Amerika 60 li 70 li yıllar... çinli göçmen bir ailenin oğlu, amerikada doğmuş, aksanı olmasın diye 8 yaşından itibaren ailesiyle çince konuşmayı dolaysıyla hepten konuşmayı bırakan, amerikan tarihi üzerine lisans yapmasına rağmen amerikalılara göre hep yabancı hep farklı...
Amerikalı sıradan bir kız, annesi ev ekonomisi öğretmeni, nasıl iyi kek yapılır nasıl dikiş dikilir bunları öğrenmesi gerekiyor ama o farklı olmak istiyor o zamanlar kadınlar için yadırganan bir meslek olan doktor olmak istiyor...
Bu iki insanın yolları kesişir, kız hayallerini yarim bırakıp çinli profesör ile evlenir, çinli profesör de amerikalı biriyle evlendiği için nihayet uyum sağlayabilecektir.
Ve bir sabah çiftin kızlari lydia ölür. Ailesine göre kızları lydia gozbebekleriydi, tüm ailenin ilgi odağı, ne babası gibi dışlanmış biriydi arkadaşları vardı, ne annesi gibi evlenip hayallerinden vazgeçecekti, cok basariliydi doktor olacaktı....

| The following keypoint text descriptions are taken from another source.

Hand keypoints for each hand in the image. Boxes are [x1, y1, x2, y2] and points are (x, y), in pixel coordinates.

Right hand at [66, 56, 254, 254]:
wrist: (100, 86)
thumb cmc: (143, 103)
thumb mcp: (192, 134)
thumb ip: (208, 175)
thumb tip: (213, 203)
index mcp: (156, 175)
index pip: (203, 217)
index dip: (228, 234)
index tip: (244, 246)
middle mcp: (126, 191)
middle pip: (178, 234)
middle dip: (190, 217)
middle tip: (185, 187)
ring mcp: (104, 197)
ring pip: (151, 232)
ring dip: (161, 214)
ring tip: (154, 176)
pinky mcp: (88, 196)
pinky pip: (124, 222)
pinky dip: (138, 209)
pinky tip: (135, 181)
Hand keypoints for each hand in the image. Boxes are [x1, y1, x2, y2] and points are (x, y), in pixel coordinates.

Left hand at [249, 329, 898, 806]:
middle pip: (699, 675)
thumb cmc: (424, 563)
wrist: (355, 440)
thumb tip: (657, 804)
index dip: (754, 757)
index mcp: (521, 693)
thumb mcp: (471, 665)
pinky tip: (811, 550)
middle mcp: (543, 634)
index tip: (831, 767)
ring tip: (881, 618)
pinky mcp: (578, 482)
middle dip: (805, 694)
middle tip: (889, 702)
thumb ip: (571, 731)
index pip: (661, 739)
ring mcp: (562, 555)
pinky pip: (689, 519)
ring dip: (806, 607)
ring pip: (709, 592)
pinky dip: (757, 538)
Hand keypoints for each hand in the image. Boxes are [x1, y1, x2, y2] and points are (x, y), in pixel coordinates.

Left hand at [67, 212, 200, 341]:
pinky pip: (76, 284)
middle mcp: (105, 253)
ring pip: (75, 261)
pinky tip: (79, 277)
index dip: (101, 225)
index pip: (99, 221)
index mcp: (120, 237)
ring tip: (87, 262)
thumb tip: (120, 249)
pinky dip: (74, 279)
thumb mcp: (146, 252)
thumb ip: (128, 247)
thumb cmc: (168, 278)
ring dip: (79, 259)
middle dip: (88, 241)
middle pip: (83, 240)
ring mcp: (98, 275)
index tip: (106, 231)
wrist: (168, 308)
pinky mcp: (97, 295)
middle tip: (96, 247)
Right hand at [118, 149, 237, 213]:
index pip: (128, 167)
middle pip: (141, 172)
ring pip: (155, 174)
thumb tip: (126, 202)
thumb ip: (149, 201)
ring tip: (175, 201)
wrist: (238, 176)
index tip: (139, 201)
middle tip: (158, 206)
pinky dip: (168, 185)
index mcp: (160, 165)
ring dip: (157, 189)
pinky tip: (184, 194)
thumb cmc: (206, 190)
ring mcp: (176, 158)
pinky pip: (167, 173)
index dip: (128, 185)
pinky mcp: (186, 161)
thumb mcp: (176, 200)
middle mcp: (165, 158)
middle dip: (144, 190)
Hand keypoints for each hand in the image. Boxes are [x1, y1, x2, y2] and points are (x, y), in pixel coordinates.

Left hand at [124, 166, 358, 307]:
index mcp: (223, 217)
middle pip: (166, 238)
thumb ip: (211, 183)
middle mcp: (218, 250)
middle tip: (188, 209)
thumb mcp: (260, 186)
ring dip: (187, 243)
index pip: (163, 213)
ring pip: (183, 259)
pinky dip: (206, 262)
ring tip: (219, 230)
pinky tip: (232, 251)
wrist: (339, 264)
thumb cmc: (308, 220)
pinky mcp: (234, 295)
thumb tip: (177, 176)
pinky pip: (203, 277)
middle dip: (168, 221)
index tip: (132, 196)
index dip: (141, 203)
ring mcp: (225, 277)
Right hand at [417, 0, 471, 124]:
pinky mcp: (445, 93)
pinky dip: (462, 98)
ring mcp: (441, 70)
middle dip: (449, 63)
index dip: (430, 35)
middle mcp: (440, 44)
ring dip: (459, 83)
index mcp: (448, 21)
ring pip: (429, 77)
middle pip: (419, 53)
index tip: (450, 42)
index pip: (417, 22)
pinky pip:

Lydia gercekten sandiklari gibimiydi? sevgilerinin ve beklentilerinin altında kızlarının nasıl ezildigini farkedemediler, neler yaşadığını hissedemediler, bir tek başarıları görmezden gelinen abisi onu anlıyordu.
Karakter tahlilleri çok iyi işlenmiş, yazar 5 aile üyesinin herbirinin gözünden olayları anlatıyor ve bazi seyleri sorgulatiyor, aynı aileden bile olsak bir insanı yeterince tanıdığımızı iddia edebilir miyiz? iç dünyasındaki çalkantıları farkedebilir miyiz? Her birey kendine özgü bir karakter. Özellikle ebeveynlerin şu hataya düşmemesi lazım. Kendi başaramadıkları içlerinde ukde kalan şeyleri bir vazife gibi çocuklarına yük ermemeliler.